# Directions for this task
From the entries below, copy every line holding the word "TIMESTAMP".

# Exercise material

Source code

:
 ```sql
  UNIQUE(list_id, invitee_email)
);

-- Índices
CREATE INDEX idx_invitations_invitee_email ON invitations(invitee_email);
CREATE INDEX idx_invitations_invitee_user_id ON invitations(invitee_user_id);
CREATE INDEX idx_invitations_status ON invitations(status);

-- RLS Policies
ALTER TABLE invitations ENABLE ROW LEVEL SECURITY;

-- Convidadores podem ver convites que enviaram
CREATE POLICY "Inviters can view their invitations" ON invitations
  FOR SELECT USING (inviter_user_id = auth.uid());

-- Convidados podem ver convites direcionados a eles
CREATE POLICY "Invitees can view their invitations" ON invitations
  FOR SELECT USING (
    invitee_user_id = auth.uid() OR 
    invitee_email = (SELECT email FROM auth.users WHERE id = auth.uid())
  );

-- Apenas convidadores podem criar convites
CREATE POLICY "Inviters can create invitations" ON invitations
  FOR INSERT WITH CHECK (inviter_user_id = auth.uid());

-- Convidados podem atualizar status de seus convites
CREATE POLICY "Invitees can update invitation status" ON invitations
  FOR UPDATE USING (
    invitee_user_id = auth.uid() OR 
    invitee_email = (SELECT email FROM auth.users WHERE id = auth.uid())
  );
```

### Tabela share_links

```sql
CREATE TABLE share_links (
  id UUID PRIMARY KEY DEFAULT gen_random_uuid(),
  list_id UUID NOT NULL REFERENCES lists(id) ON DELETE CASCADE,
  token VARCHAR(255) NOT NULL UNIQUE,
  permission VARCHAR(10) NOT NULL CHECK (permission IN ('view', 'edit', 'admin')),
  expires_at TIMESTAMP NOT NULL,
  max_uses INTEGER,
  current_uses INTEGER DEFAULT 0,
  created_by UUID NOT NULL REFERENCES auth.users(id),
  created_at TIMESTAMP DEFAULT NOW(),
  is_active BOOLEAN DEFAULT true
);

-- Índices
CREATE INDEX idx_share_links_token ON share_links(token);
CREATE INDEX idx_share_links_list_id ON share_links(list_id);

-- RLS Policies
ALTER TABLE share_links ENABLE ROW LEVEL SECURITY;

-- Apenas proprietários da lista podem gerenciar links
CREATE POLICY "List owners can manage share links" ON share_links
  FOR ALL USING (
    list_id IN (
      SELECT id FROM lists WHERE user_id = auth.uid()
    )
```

# Response
  expires_at TIMESTAMP NOT NULL,
  created_at TIMESTAMP DEFAULT NOW(),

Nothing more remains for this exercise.